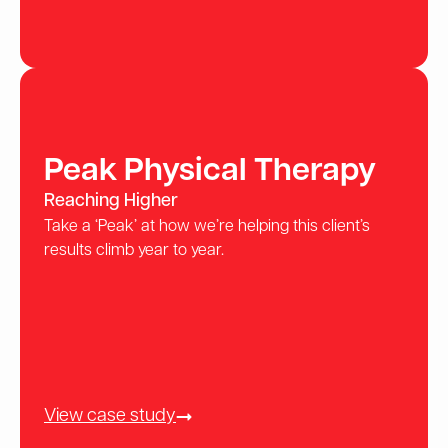
Peak Physical Therapy
Reaching Higher
Take a ‘Peak’ at how we’re helping this client’s
results climb year to year.
View case study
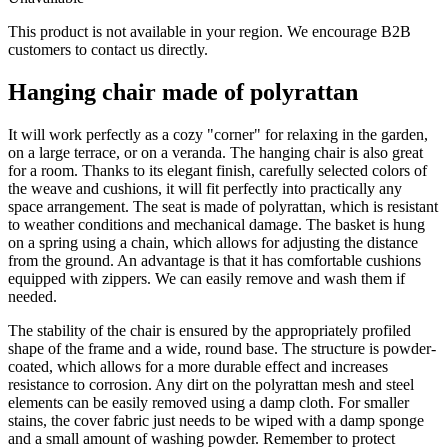
This product is not available in your region. We encourage B2B
customers to contact us directly.
Hanging chair made of polyrattan
It will work perfectly as a cozy "corner" for relaxing in the garden,
on a large terrace, or on a veranda. The hanging chair is also great
for a room. Thanks to its elegant finish, carefully selected colors of
the weave and cushions, it will fit perfectly into practically any
space arrangement. The seat is made of polyrattan, which is resistant
to weather conditions and mechanical damage. The basket is hung
on a spring using a chain, which allows for adjusting the distance
from the ground. An advantage is that it has comfortable cushions
equipped with zippers. We can easily remove and wash them if
needed.
The stability of the chair is ensured by the appropriately profiled
shape of the frame and a wide, round base. The structure is powder-
coated, which allows for a more durable effect and increases
resistance to corrosion. Any dirt on the polyrattan mesh and steel
elements can be easily removed using a damp cloth. For smaller
stains, the cover fabric just needs to be wiped with a damp sponge
and a small amount of washing powder. Remember to protect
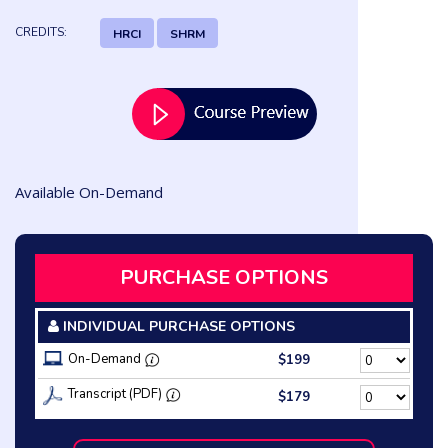
CREDITS:
HRCI
SHRM
Available On-Demand
PURCHASE OPTIONS
INDIVIDUAL PURCHASE OPTIONS
On-Demand
$199
Transcript (PDF)
$179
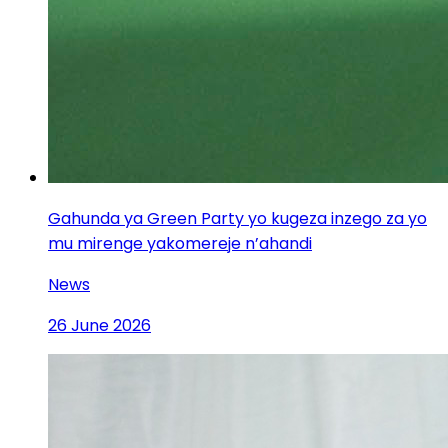
Gahunda ya Green Party yo kugeza inzego za yo
mu mirenge yakomereje n’ahandi
News
26 June 2026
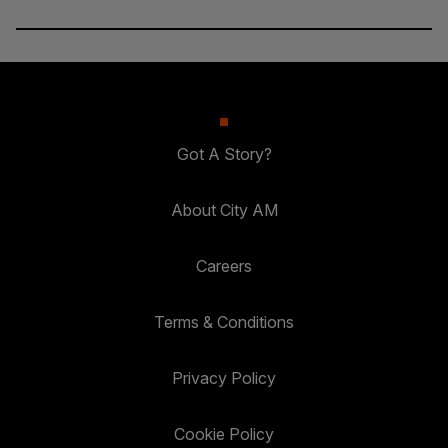
Got A Story?
About City AM
Careers
Terms & Conditions
Privacy Policy
Cookie Policy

+ + +

Work to complete ::
The answer must consist of every line from the records above that holds "using".

Answer box ::
on a spring using a chain, which allows for adjusting the distance
elements can be easily removed using a damp cloth. For smaller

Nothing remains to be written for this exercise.